§ **Exercise**
Each line of the data below should be restated exactly, with images left out.

§ **Data excerpt**
*** Begin section ***
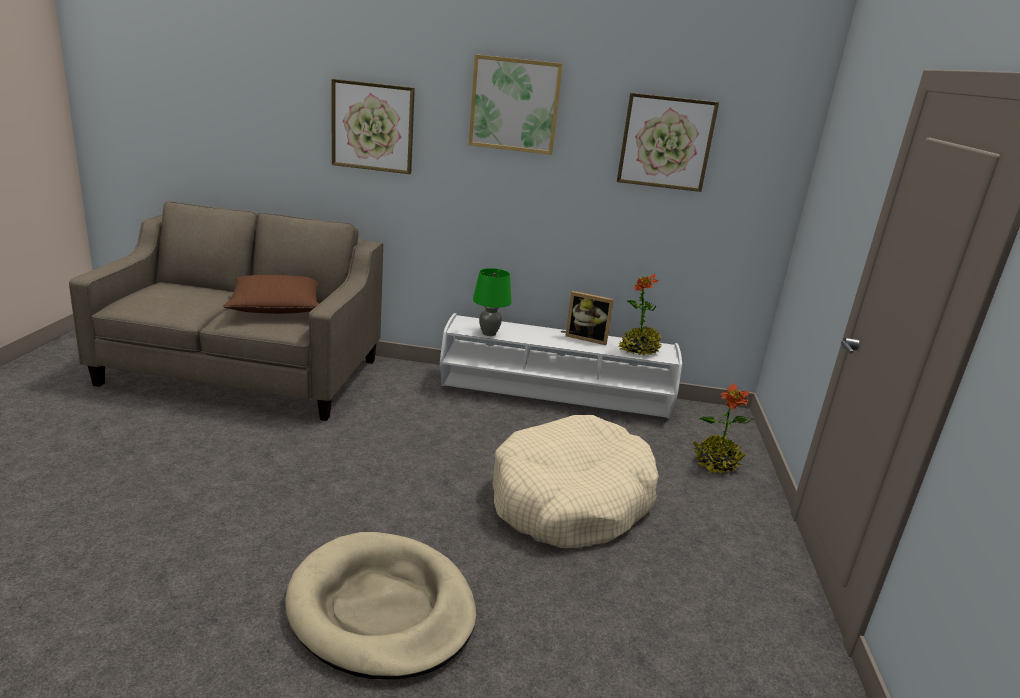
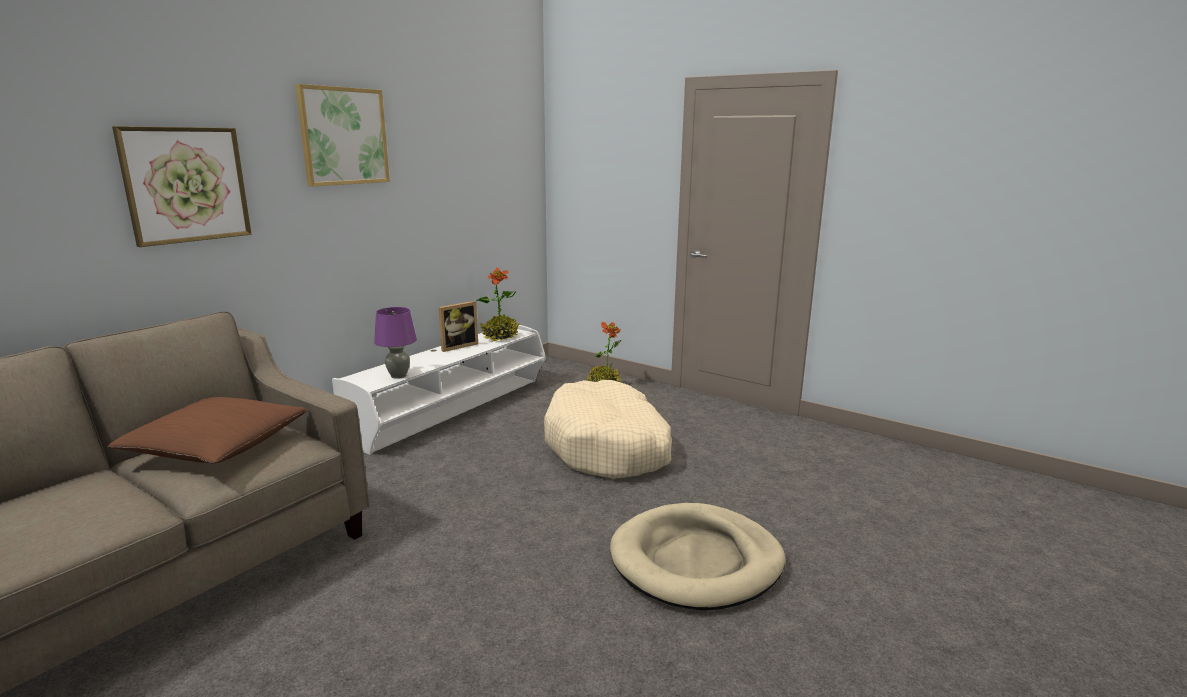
camera: 60 degrees left, 5 degrees down
(489, 333) = (399, 376): green table lamp -> purple table lamp
(666, 142) = (464, 155): picture -> none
*** End section ***
§ **Response to this task**
camera: 60 degrees left, 5 degrees down
(489, 333) = (399, 376): green table lamp -> purple table lamp
(666, 142) = (464, 155): picture -> none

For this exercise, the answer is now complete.